[Saved entries]
↓↓↓

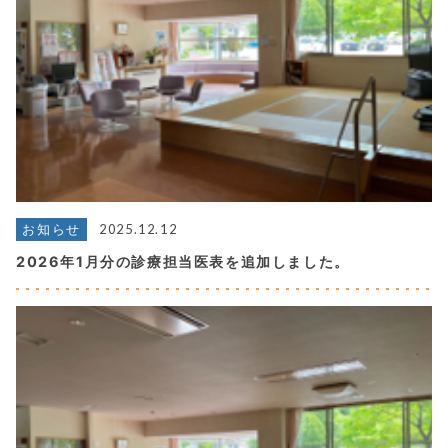
2025.12.12
お知らせ
2026年1月分の診療担当医表を追加しました。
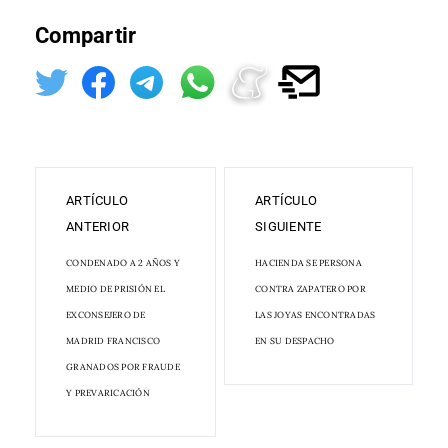
Compartir
ARTÍCULO
ARTÍCULO
ANTERIOR
SIGUIENTE
CONDENADO A 2 AÑOS Y
HACIENDA SE PERSONA
MEDIO DE PRISIÓN EL
CONTRA ZAPATERO POR
EXCONSEJERO DE
LAS JOYAS ENCONTRADAS
MADRID FRANCISCO
EN SU DESPACHO
GRANADOS POR FRAUDE
Y PREVARICACIÓN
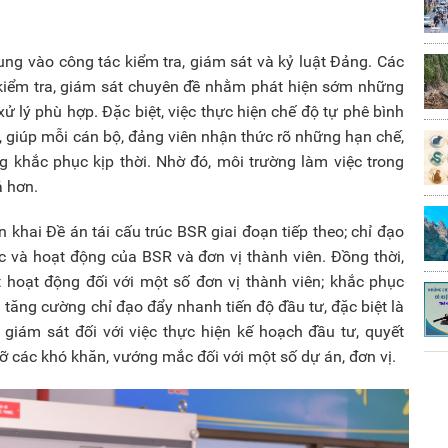
ng vào công tác kiểm tra, giám sát và kỷ luật Đảng. Các
 kiểm tra, giám sát chuyên đề nhằm phát hiện sớm những
xử lý phù hợp. Đặc biệt, việc thực hiện chế độ tự phê bình
, giúp mỗi cán bộ, đảng viên nhận thức rõ những hạn chế,
 khắc phục kịp thời. Nhờ đó, môi trường làm việc trong
ả hơn.
n khai Đề án tái cấu trúc BSR giai đoạn tiếp theo; chỉ đạo
ức và hoạt động của BSR và đơn vị thành viên. Đồng thời,
t hoạt động đối với một số đơn vị thành viên; khắc phục
 tăng cường chỉ đạo đẩy nhanh tiến độ đầu tư, đặc biệt là
, giám sát đối với việc thực hiện kế hoạch đầu tư, quyết
gỡ các khó khăn, vướng mắc đối với một số dự án, đơn vị.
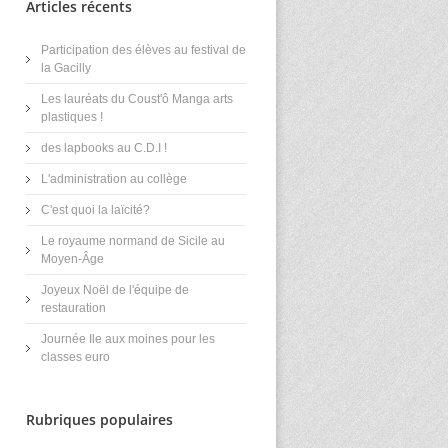
Articles récents
Participation des élèves au festival de
la Gacilly
Les lauréats du Coust'ô Manga arts
plastiques !
des lapbooks au C.D.I !
L'administration au collège
C'est quoi la laïcité?
Le royaume normand de Sicile au
Moyen-Âge
Joyeux Noël de l'équipe de
restauration
Journée Ile aux moines pour les
classes euro
Rubriques populaires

↑↑↑

(TASK GOAL): Say how many lines of the entries above hold the string "kiểm", and say nothing besides the number.

(YOUR SOLUTION): 2